Unternehmen aktualisieren laufend ihre Geschäftszahlen, korrigieren sie meist nach unten. Welche Konsequenzen hat dies auf ihr Ranking und damit auf die Risikoeinschätzung durch Banken und Investoren?

Zur Liquiditäts-Unterstützung wurden ja in den letzten Monaten viele Kredite und insbesondere KfW-Mittel ausgegeben. Wer einen Kredit beantragte, wurde von seiner Hausbank, über die diese Fördermittel laufen, mit einem Rating versehen. Das ist der ganz normale Prozess bei einer Kreditvergabe. Das heißt, die Banken haben in den letzten Wochen die Ratings immer auf Basis der bis zu dem Zeitpunkt vorhandenen Zahlen vorgenommen. Zum Kreditprozess gehört aber auch, dass die Banken, sobald ihnen neue Zahlen vorliegen, ihre Ratings aktualisieren müssen. Die Ergebnisse aus dem ersten Quartal kommen jetzt – und die dürften sich in den meisten Fällen verschlechtert haben. Dementsprechend massiv wirken sie sich auf die Ratings aus. Sprich: Das Risiko für vergebene Kredite steigt. Das wiederum bedeutet, dass die Banken auf die Unternehmen zugehen werden, weil sie wissen wollen, was diese im Hinblick auf ihre Ergebnissituation vorhaben. Damit sind wir wieder bei dem bereits genannten Punkt: Was müssen und können die Unternehmen strategisch, strukturell und insbesondere im Bereich der Personalkosten tun? Hier entsteht dringender Handlungsbedarf, spätestens Ende Q2, Anfang Q3.

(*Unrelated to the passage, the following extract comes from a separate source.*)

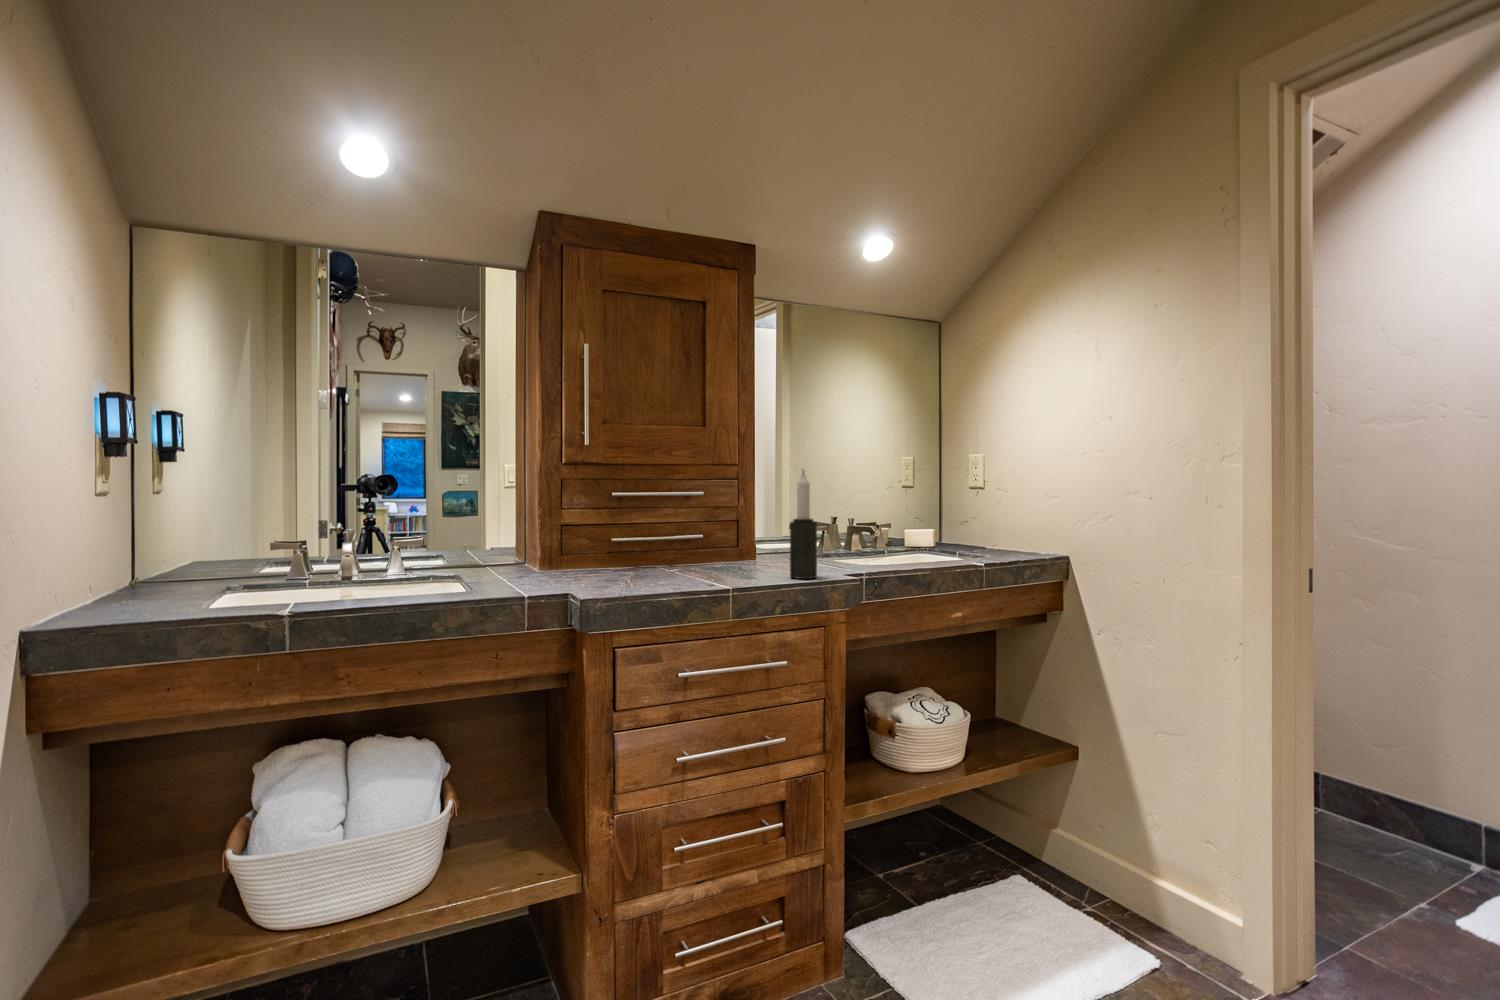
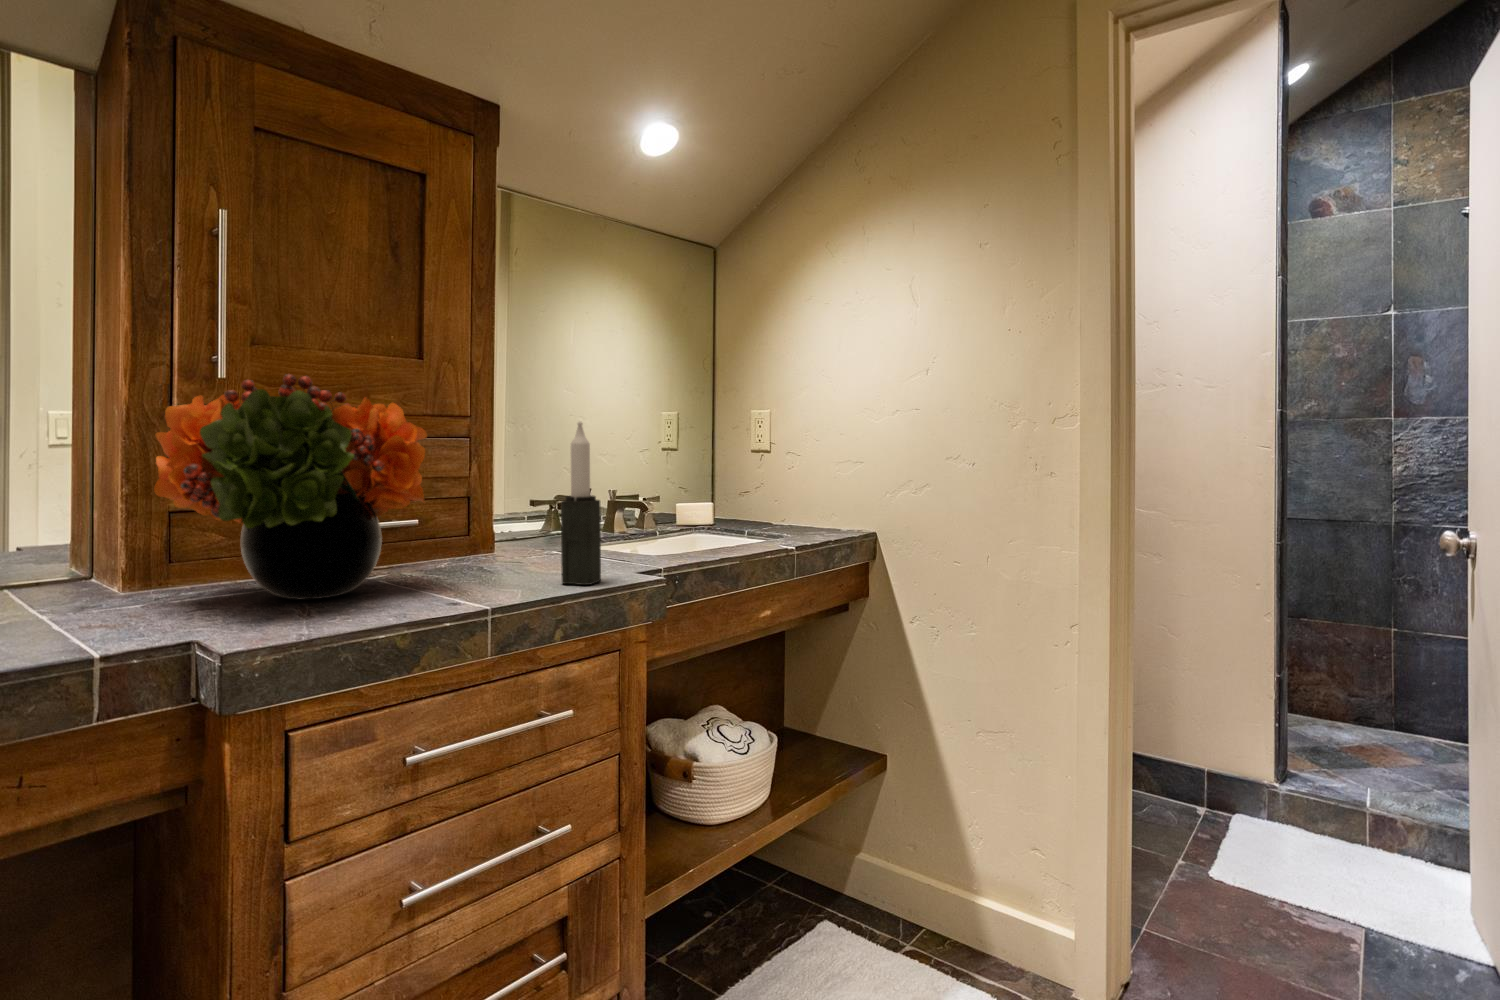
flower arrangement: none [557,443,710,578] -> present [154,374,427,599]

Wie können Unternehmen Ihr Geschäftsmodell und ihre Organisationsstrukturen gerade jetzt zukunftsfähig machen? Und: Wie können Sie dabei unterstützen?

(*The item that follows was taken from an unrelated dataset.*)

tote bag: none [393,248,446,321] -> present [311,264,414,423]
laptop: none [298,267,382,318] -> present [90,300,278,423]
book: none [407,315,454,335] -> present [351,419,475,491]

Das Geschäftsmodell beschreibt, welche Produkte hergestellt bzw. welche Dienstleistungen erbracht werden. Damit verbunden ist die Frage, wie wirtschaftlich diese Produkte oder Dienstleistungen für das Unternehmen sind. Wie sehen ihre Deckungsbeiträge aus? Wie tragen sie zum Ergebnis des Unternehmens bei? Wir kategorisieren die Produkte und Dienstleistungen in sogenannte Gewinnbringer, Kostendecker und Verlustbringer. Diese Betrachtung gilt es als erstes anzustellen und daraus abzuleiten, auf welche Produkte und Dienstleistungen mit welcher Ertragskraft sich das Unternehmen einstellen soll. Wir prüfen parallel, welches wirtschaftliche Leistungsprofil das Unternehmen hat, also welche Umsätze dann möglich sind und wie die Organisations- und Personalstruktur dafür aussieht. In der Regel führt diese Analyse dazu, dass man diese Strukturen komplett überdenkt und versucht, effizienter zu gestalten. Wir fürchten, dass es hier zu deutlichen Straffungen kommen wird – auch, um ausbauen zu können, wenn das Geschäft wieder anzieht.